We create a NameFormatter class with different methods to format the name. This was we keep the name formatting code separate from Person class. It has four methods as per the radio buttons in our WPF UI.
public static class NameFormatter
{
public static string Default(Person person)
{
return $"{person.FirstName} {person.LastName}";
}
public static string LastNameFirst(Person person)
{
return $"{person.LastName} {person.FirstName}";
}
public static string FirstNameOnly(Person person)
{
return person.FirstName;
}
public static string LastNameOnly(Person person)
{
return person.LastName;
}
}
Remember the WPF app screenshot above ? In the code behind file, we have the following
List of persons which is dummy data — people
Local variable of type PersonFormatter delegate — formatter
Function which assigns the above formatter variable based on which radio button is selected.

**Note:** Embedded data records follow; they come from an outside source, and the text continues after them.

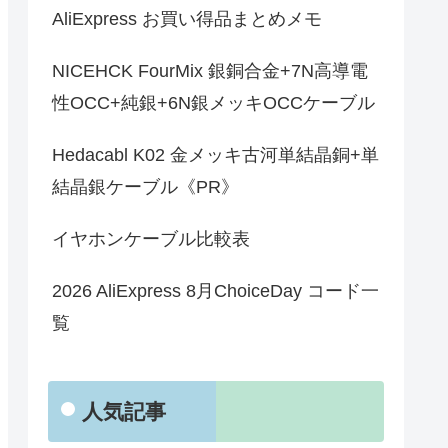
AliExpress お買い得品まとめメモ
NICEHCK FourMix 銀銅合金+7N高導電
性OCC+純銀+6N銀メッキOCCケーブル
Hedacabl K02 金メッキ古河単結晶銅+単
結晶銀ケーブル《PR》
イヤホンケーブル比較表
2026 AliExpress 8月ChoiceDay コード一
覧
人気記事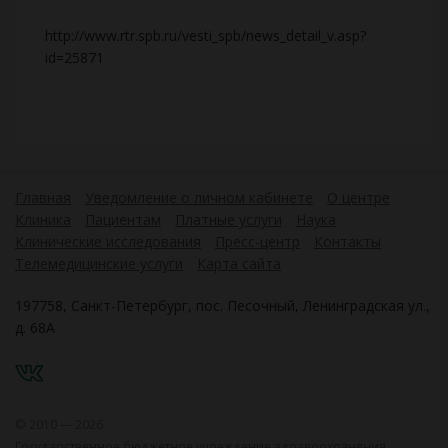
http://www.rtr.spb.ru/vesti_spb/news_detail_v.asp?
id=25871
Главная
Уведомление о личном кабинете
О центре
Клиника
Пациентам
Платные услуги
Наука
Клинические исследования
Пресс-центр
Контакты
Телемедицинские услуги
Карта сайта
197758, Санкт-Петербург, пос. Песочный, Ленинградская ул.,
д. 68А
VK
© 2010 — 2026
Государственное бюджетное учреждение здравоохранения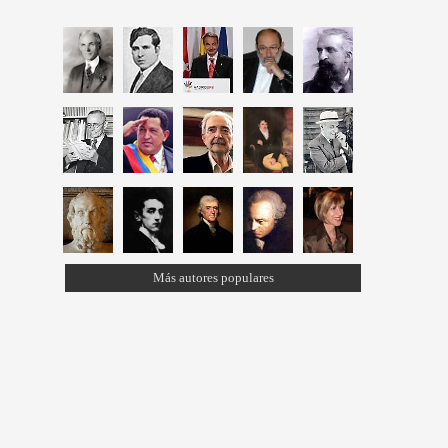
Más autores populares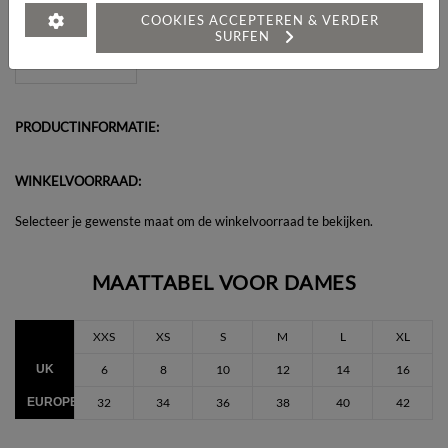
Heeft u een vraag over dit artikel?
COOKIES ACCEPTEREN & VERDER
SURFEN
PRODUCTINFORMATIE:
WINKELVOORRAAD:
Selecteer je gewenste maat om de winkelvoorraad te bekijken.
MAATTABEL VOOR DAMES
XXS
XS
S
M
L
XL
UK
6
8
10
12
14
16
EUROPEES
32
34
36
38
40
42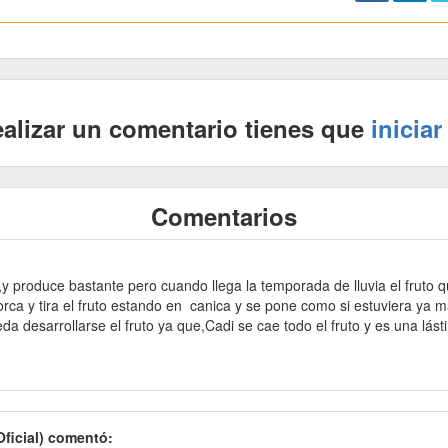
ealizar un comentario tienes que
iniciar
Comentarios
 produce bastante pero cuando llega la temporada de lluvia el fruto q
horca y tira el fruto estando en canica y se pone como si estuviera y
da desarrollarse el fruto ya que,Cadi se cae todo el fruto y es una lás
Oficial) comentó: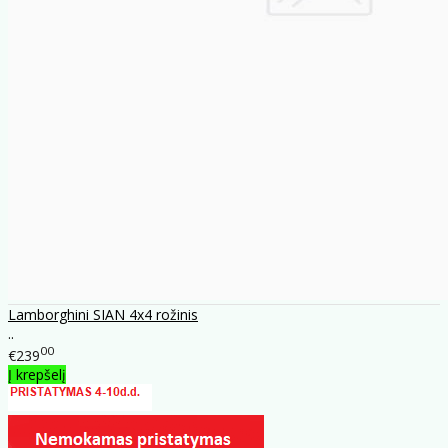
Lamborghini SIAN 4x4 rožinis
..
00
€239
Į krepšelį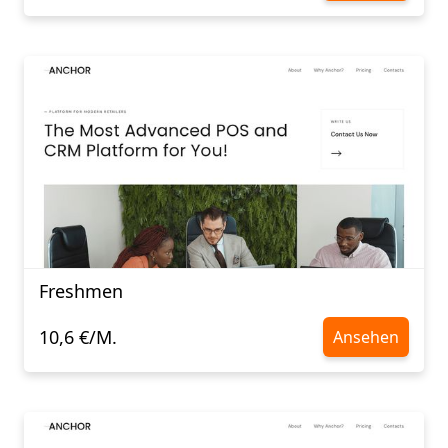
Freshmen
10,6 €/M.
Ansehen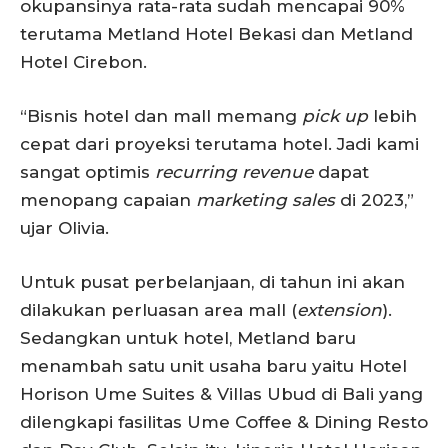
okupansinya rata-rata sudah mencapai 90%
terutama Metland Hotel Bekasi dan Metland
Hotel Cirebon.
“Bisnis hotel dan mall memang
pick up
lebih
cepat dari proyeksi terutama hotel. Jadi kami
sangat optimis
recurring revenue
dapat
menopang capaian
marketing sales
di 2023,”
ujar Olivia.
Untuk pusat perbelanjaan, di tahun ini akan
dilakukan perluasan area mall (
extension
).
Sedangkan untuk hotel, Metland baru
menambah satu unit usaha baru yaitu Hotel
Horison Ume Suites & Villas Ubud di Bali yang
dilengkapi fasilitas Ume Coffee & Dining Resto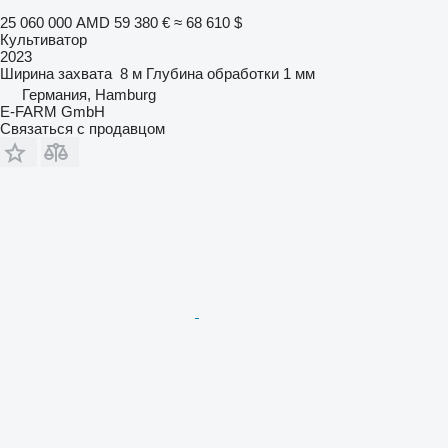
25 060 000 AMD
59 380 €
≈ 68 610 $
Культиватор
2023
Ширина захвата
8 м
Глубина обработки
1 мм
Германия, Hamburg
E-FARM GmbH
Связаться с продавцом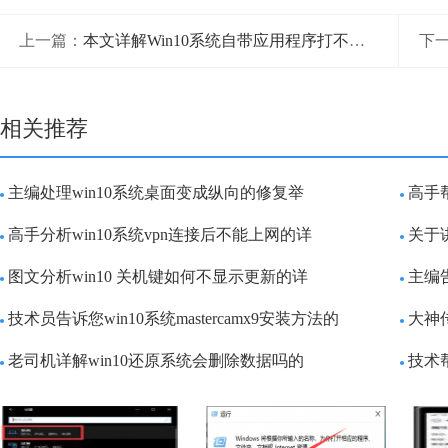
上一篇：
本文详解Win10系统自带应用程序打不开图解的完全处理技巧
下
相关推荐
主编处理win10系统桌面变成纵向的修复举
高手帮
高手分析win10系统vpn连接后不能上网的详
关于
图文分析win10 关机键如何不显示更新的详
主编
技术员告诉您win10系统mastercamx9安装方法的
大神
老司机详解win10还原系统会删除数据吗的
技术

List<Person> people = new List<Person>
{
new Person { FirstName = "John", LastName = "Doe" },
new Person { FirstName = "Tony", LastName = "Stark" }
};
public PersonFormatter formatter;
public void AssignFormatter()
{
if (rdBtn_Default.IsChecked.Value)
formatter = NameFormatter.Default;
else if (rdBtn_LastNameFirst.IsChecked.Value)
formatter = NameFormatter.LastNameFirst;
else if (rdBtn_FirstNameOnly.IsChecked.Value)
formatter = NameFormatter.FirstNameOnly;
else if (rdBtn_LastNameOnly.IsChecked.Value)
formatter = NameFormatter.LastNameOnly;
}
On click of the “Display Names” button, below function is invoked.
private void DisplayName_Click(object sender, RoutedEventArgs e)
{
namesList.Items.Clear(); // clearing list box
AssignFormatter(); // based on radio button
foreach (var person in people)
namesList.Items.Add(person.ToString(formatter));
}
We clear all items from the listbox named as namesList
AssignFormatter function is invoked which assigns the type of formatter function to be assigned to our delegate variable formatter.
We iterate through people, and for each of the item we call it’s ToString method and pass our delegate formatter. If you remember, we had a ToString method which takes PersonFormatter delegate as a parameter
public string ToString(PersonFormatter formatter)
{
return formatter(this);
}
Here the formatter is invoked which in turn invokes which ever NameFormatter function was assigned earlier in the AssignFormatter based on selected radio button. The result is returned as string.
This example is a fairly simple use of delegates but gives more of an idea how they are useful to follow SOLID design principles.